In her post, Noem said the ship was “another ‘ghost fleet’ tanker ship suspected of carrying embargoed oil” and it had departed Venezuela “attempting to evade US forces.”
The Olina is the fifth tanker that has been seized by US forces as part of the effort by President Donald Trump’s administration to control the production, refining and global distribution of Venezuela’s oil products, and the third since the US ouster of Venezuela President Nicolás Maduro in a surprise nighttime raid.
In a post on his social media network later in the day, Trump said the seizure was conducted “in coordination with the Interim Authorities of Venezuela” but offered no elaboration.
The White House did not immediately respond to requests for more details.
Venezuela’s government acknowledged in a statement that it was working with US authorities to return the tanker, “which set sail without payment or authorization from the Venezuelan authorities,” to the South American nation.
“Thanks to this first successful joint operation, the ship is sailing back to Venezuelan waters for its protection and relevant actions,” according to the statement.

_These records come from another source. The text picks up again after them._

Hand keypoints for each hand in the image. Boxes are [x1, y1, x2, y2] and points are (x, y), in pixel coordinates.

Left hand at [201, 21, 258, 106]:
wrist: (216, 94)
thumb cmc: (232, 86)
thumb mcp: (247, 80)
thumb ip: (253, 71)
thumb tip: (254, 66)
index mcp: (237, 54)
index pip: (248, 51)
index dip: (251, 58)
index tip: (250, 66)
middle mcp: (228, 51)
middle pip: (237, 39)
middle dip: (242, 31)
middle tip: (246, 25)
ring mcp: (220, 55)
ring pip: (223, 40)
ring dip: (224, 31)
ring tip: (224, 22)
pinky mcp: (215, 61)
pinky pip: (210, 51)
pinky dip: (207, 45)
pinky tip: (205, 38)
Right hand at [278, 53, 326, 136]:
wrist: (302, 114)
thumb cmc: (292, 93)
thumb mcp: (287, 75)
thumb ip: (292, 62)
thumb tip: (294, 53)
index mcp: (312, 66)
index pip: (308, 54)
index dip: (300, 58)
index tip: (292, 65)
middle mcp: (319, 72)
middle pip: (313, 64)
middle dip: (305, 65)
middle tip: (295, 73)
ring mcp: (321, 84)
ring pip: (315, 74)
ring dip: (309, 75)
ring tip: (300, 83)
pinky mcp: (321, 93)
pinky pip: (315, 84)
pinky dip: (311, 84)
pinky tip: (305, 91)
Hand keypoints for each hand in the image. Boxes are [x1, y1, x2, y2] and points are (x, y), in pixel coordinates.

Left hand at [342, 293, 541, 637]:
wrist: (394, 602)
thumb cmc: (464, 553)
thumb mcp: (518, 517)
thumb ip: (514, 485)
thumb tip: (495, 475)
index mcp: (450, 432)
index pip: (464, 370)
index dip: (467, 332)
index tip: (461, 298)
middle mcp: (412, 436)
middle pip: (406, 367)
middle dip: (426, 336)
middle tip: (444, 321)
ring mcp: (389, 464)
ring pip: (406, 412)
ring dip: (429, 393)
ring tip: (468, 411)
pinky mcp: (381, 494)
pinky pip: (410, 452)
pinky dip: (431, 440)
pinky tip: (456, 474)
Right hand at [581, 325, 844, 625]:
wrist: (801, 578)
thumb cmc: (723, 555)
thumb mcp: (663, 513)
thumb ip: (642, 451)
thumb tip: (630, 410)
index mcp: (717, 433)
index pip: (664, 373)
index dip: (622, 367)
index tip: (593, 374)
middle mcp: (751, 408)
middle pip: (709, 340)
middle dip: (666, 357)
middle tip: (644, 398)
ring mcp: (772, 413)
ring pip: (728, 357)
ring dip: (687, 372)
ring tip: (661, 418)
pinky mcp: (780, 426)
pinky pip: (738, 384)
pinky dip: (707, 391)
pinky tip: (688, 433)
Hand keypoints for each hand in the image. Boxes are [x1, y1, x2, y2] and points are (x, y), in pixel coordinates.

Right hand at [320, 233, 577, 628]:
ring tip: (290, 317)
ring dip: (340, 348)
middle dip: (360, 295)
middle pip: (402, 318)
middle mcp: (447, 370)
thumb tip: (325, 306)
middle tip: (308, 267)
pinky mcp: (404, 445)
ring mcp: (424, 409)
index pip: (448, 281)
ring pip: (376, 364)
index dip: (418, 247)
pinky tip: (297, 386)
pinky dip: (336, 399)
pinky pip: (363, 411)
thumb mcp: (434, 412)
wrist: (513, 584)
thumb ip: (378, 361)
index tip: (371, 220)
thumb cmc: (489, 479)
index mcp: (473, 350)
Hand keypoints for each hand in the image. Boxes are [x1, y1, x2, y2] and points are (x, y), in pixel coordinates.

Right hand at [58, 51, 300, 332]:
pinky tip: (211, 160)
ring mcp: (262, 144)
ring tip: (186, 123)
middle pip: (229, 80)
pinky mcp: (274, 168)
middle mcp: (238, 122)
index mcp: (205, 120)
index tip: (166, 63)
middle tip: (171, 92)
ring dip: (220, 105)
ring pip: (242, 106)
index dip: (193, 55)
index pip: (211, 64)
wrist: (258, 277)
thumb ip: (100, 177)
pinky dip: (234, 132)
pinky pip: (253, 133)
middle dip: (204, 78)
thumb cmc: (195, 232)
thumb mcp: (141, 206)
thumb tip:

Samir Madani, co-founder of TankerTrackers.com, said his organization used satellite imagery and surface-level photos to document that at least 16 tankers left the Venezuelan coast in contravention of the quarantine US forces have set up to block sanctioned ships from conducting trade. The Olina was among that flotilla.
US government records show that the Olina was sanctioned for moving Russian oil under its prior name, Minerva M, and flagged in Panama.
While records show the Olina is now flying the flag of Timor-Leste, it is listed in the international shipping registry as having a false flag, meaning the registration it is claiming is not valid. In July, the owner and manager of the ship on its registration was changed to a company in Hong Kong.
According to ship tracking databases, the Olina last transmitted its location in November in the Caribbean, north of the Venezuelan coast. Since then, however, the ship has been running dark with its location beacon turned off.
While Noem and the military framed the seizure as part of an effort to enforce the law, other officials in the Trump administration have made clear they see it as a way to generate cash as they seek to rebuild Venezuela’s battered oil industry and restore its economy.
In an early morning social media post, Trump said the US and Venezuela “are working well together, especially as it pertains to rebuilding, in a much bigger, better, and more modern form, their oil and gas infrastructure.”
The administration said it expects to sell 30 million to 50 million barrels of sanctioned Venezuelan oil, with the proceeds to go to both the US and Venezuelan people. But the president expects the arrangement to continue indefinitely. He met Friday with executives from oil companies to discuss his goal of investing $100 billion in Venezuela to repair and upgrade its oil production and distribution.
Vice President JD Vance told Fox News this week that the US can “control” Venezuela’s “purse strings” by dictating where its oil can be sold.
Madani estimated that the Olina is loaded with 707,000 barrels of oil, which at the current market price of about $60 a barrel would be worth more than $42 million.